Because increasing access and decreasing costs are the primary, and sometimes conflicting goals, most countries use some combination of the following tools in their primary care systems as a whole:

  • Gatekeeping—in most, but not all, countries assessed here, a patient must obtain a PCP referral to see a specialist.
  • Compulsory enrollment—most patients are required to have a registered family doctor, and many countries such as the UK go as far as automatically enrolling patients in a certain geographic area with a PCP. The patient can of course choose to enroll in a different practice, but as a baseline, they are on some PCP's panel.
  • Cheap or free to access—perhaps you will pay a small co-pay to see a PCP in Switzerland or Germany, but financial exposure to the patient is generally small regardless of primary care services rendered, especially compared to the U.S.
  • Broad coverage and portability—because insurance coverage elsewhere is not tied to employment, but often guaranteed on a large provincial, state, or national basis, your average citizen is never really "out of network." That means that a patient can more easily keep their family doctor from childhood or PCP across multiple jobs.
  • Independence from health systems—other countries often have stricter versions of the Stark Law that makes it difficult for health systems to legally own and operate PCP practices as referral engines.

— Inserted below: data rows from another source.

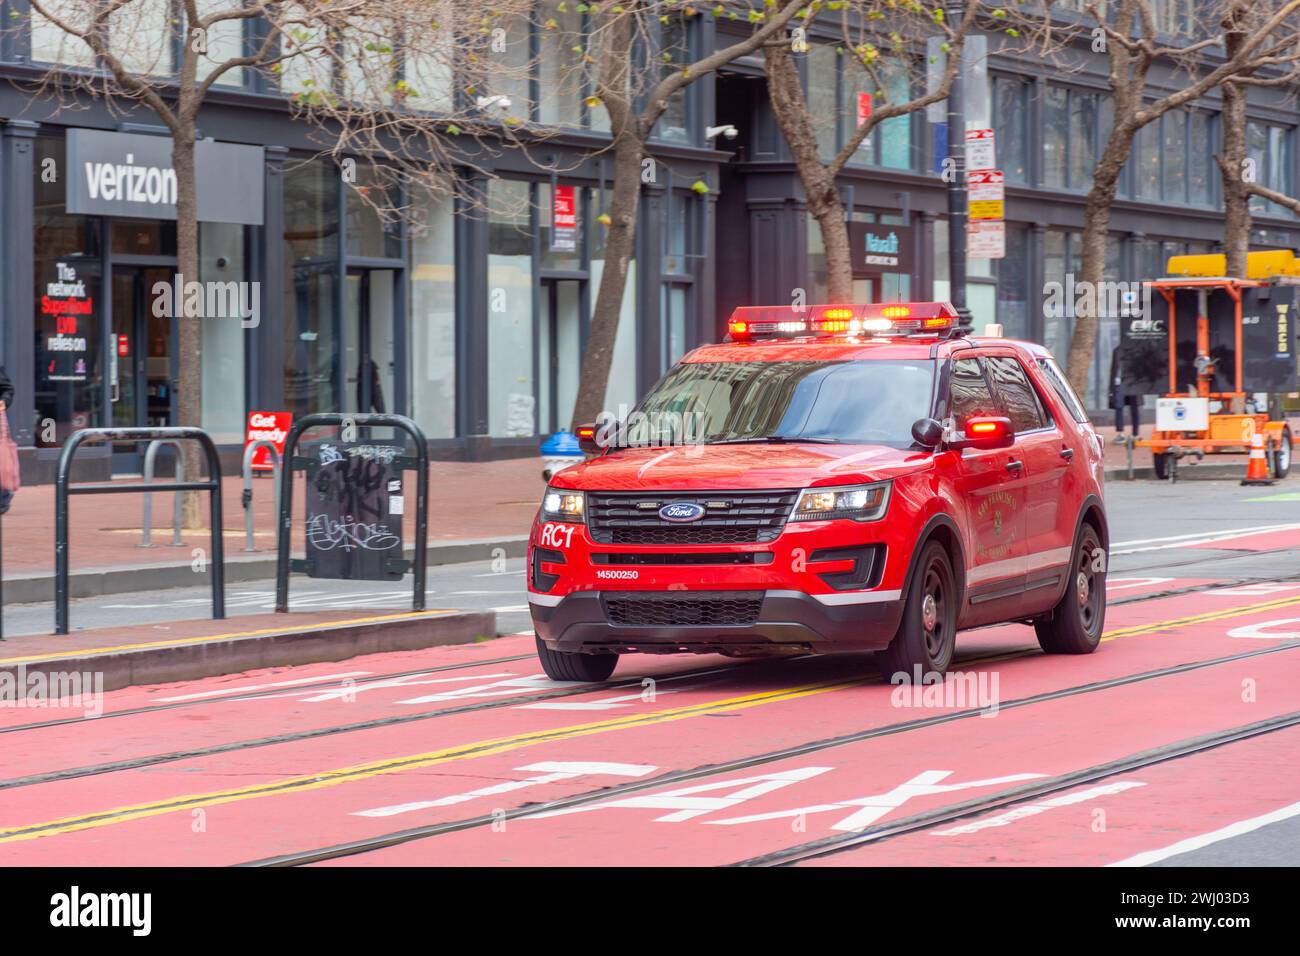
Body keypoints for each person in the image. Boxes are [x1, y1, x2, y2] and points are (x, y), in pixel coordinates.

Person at [1108, 346, 1141, 443]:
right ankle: (1120, 434)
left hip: (1133, 383)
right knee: (1119, 407)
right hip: (1119, 383)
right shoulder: (1117, 350)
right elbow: (1113, 369)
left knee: (1135, 408)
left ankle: (1135, 434)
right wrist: (1112, 386)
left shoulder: (1136, 348)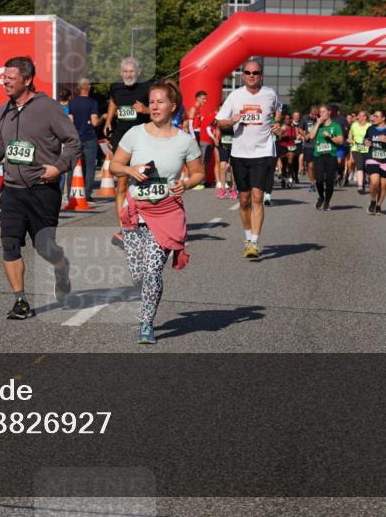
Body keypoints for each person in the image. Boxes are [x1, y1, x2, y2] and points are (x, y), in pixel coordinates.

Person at [0, 56, 81, 320]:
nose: (4, 81)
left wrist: (59, 168)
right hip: (13, 190)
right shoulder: (4, 109)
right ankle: (21, 300)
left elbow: (73, 142)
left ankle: (61, 267)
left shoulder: (48, 107)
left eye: (10, 77)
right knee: (9, 244)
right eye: (4, 77)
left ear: (27, 80)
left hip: (42, 188)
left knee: (44, 246)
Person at [108, 81, 203, 344]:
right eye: (152, 102)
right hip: (136, 213)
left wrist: (186, 183)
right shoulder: (135, 134)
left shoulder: (185, 141)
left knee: (152, 272)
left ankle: (146, 323)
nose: (155, 106)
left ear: (173, 107)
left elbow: (198, 173)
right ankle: (147, 306)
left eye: (160, 102)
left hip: (167, 214)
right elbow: (115, 165)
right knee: (139, 277)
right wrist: (130, 170)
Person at [215, 59, 282, 259]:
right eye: (248, 72)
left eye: (256, 73)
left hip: (263, 152)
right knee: (244, 200)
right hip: (240, 153)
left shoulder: (270, 94)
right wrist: (232, 120)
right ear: (243, 75)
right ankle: (246, 237)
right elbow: (220, 122)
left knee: (257, 197)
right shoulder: (235, 96)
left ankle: (254, 241)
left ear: (261, 75)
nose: (252, 75)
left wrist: (277, 124)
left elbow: (279, 109)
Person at [103, 57, 152, 248]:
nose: (128, 75)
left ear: (138, 72)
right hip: (122, 141)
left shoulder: (148, 86)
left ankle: (145, 224)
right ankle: (125, 228)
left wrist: (145, 109)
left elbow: (161, 108)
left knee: (142, 183)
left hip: (143, 141)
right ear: (120, 72)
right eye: (125, 72)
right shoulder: (116, 86)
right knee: (121, 184)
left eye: (131, 72)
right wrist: (108, 121)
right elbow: (114, 102)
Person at [69, 77, 102, 201]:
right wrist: (102, 118)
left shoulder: (72, 102)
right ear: (89, 87)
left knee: (74, 166)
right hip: (89, 137)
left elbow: (70, 120)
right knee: (89, 167)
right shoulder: (92, 102)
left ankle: (72, 192)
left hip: (76, 137)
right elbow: (94, 122)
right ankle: (87, 194)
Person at [364, 109, 386, 215]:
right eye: (373, 116)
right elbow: (365, 140)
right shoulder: (370, 129)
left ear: (383, 118)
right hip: (372, 157)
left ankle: (378, 206)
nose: (373, 118)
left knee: (383, 185)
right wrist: (366, 142)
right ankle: (373, 201)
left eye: (376, 116)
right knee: (374, 181)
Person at [310, 105, 344, 210]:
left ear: (329, 112)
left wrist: (330, 136)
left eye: (324, 111)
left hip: (331, 155)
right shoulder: (318, 125)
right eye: (320, 112)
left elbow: (341, 141)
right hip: (319, 155)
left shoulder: (336, 126)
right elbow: (311, 136)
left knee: (329, 181)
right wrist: (318, 123)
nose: (322, 114)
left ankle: (327, 202)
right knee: (319, 180)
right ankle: (321, 197)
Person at [348, 110, 370, 194]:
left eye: (360, 115)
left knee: (365, 167)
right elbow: (350, 133)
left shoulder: (369, 126)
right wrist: (350, 139)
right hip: (356, 148)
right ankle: (360, 186)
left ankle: (363, 183)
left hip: (366, 149)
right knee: (359, 166)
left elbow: (372, 136)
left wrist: (369, 142)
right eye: (358, 115)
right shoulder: (354, 125)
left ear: (365, 117)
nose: (358, 117)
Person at [301, 106, 319, 193]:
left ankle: (318, 181)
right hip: (309, 145)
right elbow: (300, 129)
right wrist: (305, 136)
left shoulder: (319, 119)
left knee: (318, 166)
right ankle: (312, 183)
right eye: (312, 114)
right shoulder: (305, 119)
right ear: (310, 112)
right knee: (310, 166)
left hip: (319, 145)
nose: (313, 116)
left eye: (315, 114)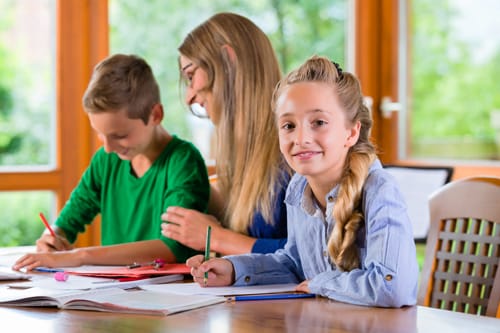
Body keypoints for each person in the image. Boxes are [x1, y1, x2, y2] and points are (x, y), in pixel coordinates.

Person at [186, 55, 419, 308]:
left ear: (352, 132)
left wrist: (320, 283)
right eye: (288, 125)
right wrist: (233, 269)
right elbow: (295, 263)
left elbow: (392, 286)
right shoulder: (298, 188)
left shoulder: (379, 190)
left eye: (319, 123)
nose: (301, 138)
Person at [13, 54, 210, 270]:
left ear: (155, 115)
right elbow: (69, 219)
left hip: (172, 293)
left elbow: (174, 247)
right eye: (100, 134)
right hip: (115, 290)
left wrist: (81, 255)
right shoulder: (106, 160)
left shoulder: (183, 161)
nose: (108, 148)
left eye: (120, 135)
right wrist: (50, 239)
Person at [160, 12, 291, 255]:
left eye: (191, 75)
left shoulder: (296, 151)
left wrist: (216, 238)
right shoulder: (247, 163)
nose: (189, 97)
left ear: (228, 61)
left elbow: (314, 255)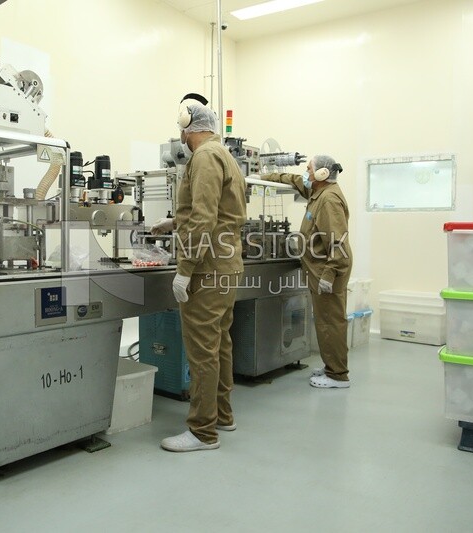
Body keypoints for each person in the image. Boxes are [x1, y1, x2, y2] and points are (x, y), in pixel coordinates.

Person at [150, 99, 247, 452]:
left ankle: (203, 432)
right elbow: (216, 211)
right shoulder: (224, 156)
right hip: (227, 264)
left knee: (202, 351)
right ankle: (222, 414)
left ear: (186, 126)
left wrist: (185, 270)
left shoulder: (204, 157)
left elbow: (205, 218)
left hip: (207, 268)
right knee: (219, 344)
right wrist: (175, 222)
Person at [259, 155, 353, 388]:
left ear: (321, 174)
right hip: (320, 269)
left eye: (308, 168)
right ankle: (332, 366)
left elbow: (338, 243)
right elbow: (292, 179)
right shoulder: (317, 192)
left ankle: (338, 375)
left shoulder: (328, 200)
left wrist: (329, 276)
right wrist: (262, 177)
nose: (305, 172)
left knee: (330, 323)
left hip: (328, 270)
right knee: (325, 321)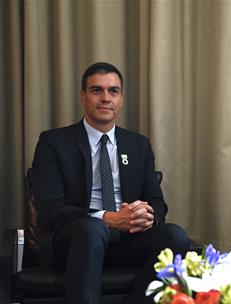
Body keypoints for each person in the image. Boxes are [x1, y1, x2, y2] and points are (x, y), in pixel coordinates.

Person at [32, 62, 189, 304]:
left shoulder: (138, 145)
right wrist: (108, 218)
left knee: (175, 236)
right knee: (92, 229)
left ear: (121, 99)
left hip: (127, 240)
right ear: (83, 96)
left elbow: (157, 204)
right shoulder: (53, 143)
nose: (106, 98)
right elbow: (50, 211)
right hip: (75, 242)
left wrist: (145, 216)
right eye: (97, 90)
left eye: (113, 91)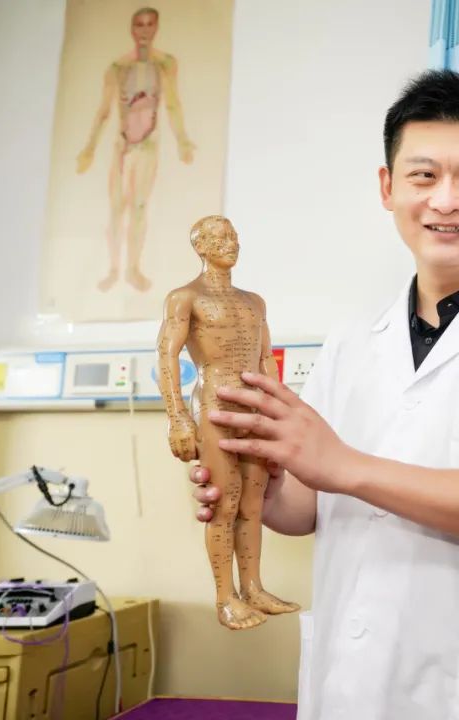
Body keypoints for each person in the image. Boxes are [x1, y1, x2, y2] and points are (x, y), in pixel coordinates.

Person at [188, 70, 459, 720]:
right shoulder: (353, 339)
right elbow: (312, 505)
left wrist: (347, 466)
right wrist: (260, 490)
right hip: (347, 685)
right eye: (423, 176)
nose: (446, 200)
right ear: (387, 187)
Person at [156, 215, 299, 630]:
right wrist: (177, 418)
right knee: (224, 503)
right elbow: (166, 355)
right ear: (199, 246)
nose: (230, 243)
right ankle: (225, 598)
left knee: (252, 504)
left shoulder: (255, 302)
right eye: (219, 237)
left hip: (254, 408)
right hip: (214, 405)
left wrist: (277, 413)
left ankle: (253, 587)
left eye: (233, 236)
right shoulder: (185, 298)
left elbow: (266, 359)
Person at [77, 6, 196, 293]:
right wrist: (89, 148)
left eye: (149, 24)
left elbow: (172, 103)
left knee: (140, 207)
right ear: (132, 29)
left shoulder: (165, 64)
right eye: (139, 25)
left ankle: (133, 269)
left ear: (156, 28)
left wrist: (182, 140)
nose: (144, 30)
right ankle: (113, 269)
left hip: (148, 146)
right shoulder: (118, 67)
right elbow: (104, 110)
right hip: (123, 146)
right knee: (117, 207)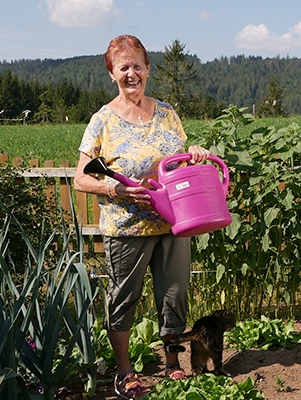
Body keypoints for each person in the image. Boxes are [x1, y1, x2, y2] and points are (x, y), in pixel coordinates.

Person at [74, 34, 211, 399]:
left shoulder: (167, 114)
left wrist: (193, 154)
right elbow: (81, 178)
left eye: (137, 65)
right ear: (111, 74)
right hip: (126, 227)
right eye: (123, 67)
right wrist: (116, 189)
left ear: (148, 69)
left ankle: (173, 364)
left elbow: (177, 164)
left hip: (174, 222)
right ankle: (125, 372)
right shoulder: (102, 120)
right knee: (123, 299)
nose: (131, 73)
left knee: (174, 296)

The U.S.' primary care 'system' is more of a landscape of choice

While it's a stretch to say other countries have monolithic primary care systems, they are indeed more monolithic than what the U.S. operates with. The level of heterogeneity of primary care models in the U.S. is orders of magnitude larger than anything happening in other countries—traditional PCPs, HMO models, PCPs that specialize in a single consumer type, concierge or retail, direct-to-consumer disruptors, Big Tech, health-system-owned clinics, the list goes on. And this doesn't even account for the numerous payer type or PCP employment models that are out there.

But this, of course, is by design. Because choice is the U.S.' supreme health care value, its primary care landscape is more complex and does not have a universally accepted role or function. Rather, there are many roles and many functions, each of which targets a specific consumer base. Take a company like Iora or ChenMed—the best comparisons there might be PCP networks in the U.K. or Family Health Teams in Ontario. But for a small, independent practice of a few PCPs, it might be best to look to Germany or the Netherlands.

Parting thoughts

We firmly believe in the power of examining health care globally. We have an entire research subscription based around that belief. But comparisons like the Commonwealth Fund's are only instructive when they capture the context behind health care system performance and measure the elements that are comparable.

And to be clear, primary care across the world is full of challenges. Patients still go to ED when it's not clinically appropriate. PCPs internationally still complain about not getting discharge information when their patients go to the hospital. There is opportunity to improve across the board. Isolating the factors that make an international example successful are key. Sometimes, they are structural factors as we highlighted above with primary care. But many times, they're individually influenceable and ripe of best practice adoption.

It's easy to dunk on the U.S. for its primary care performance when you aggregate a $200B part of the health ecosystem. It's more valuable to target the analysis to make apples-to-apples comparisons and then determine what each primary care stakeholder needs to improve.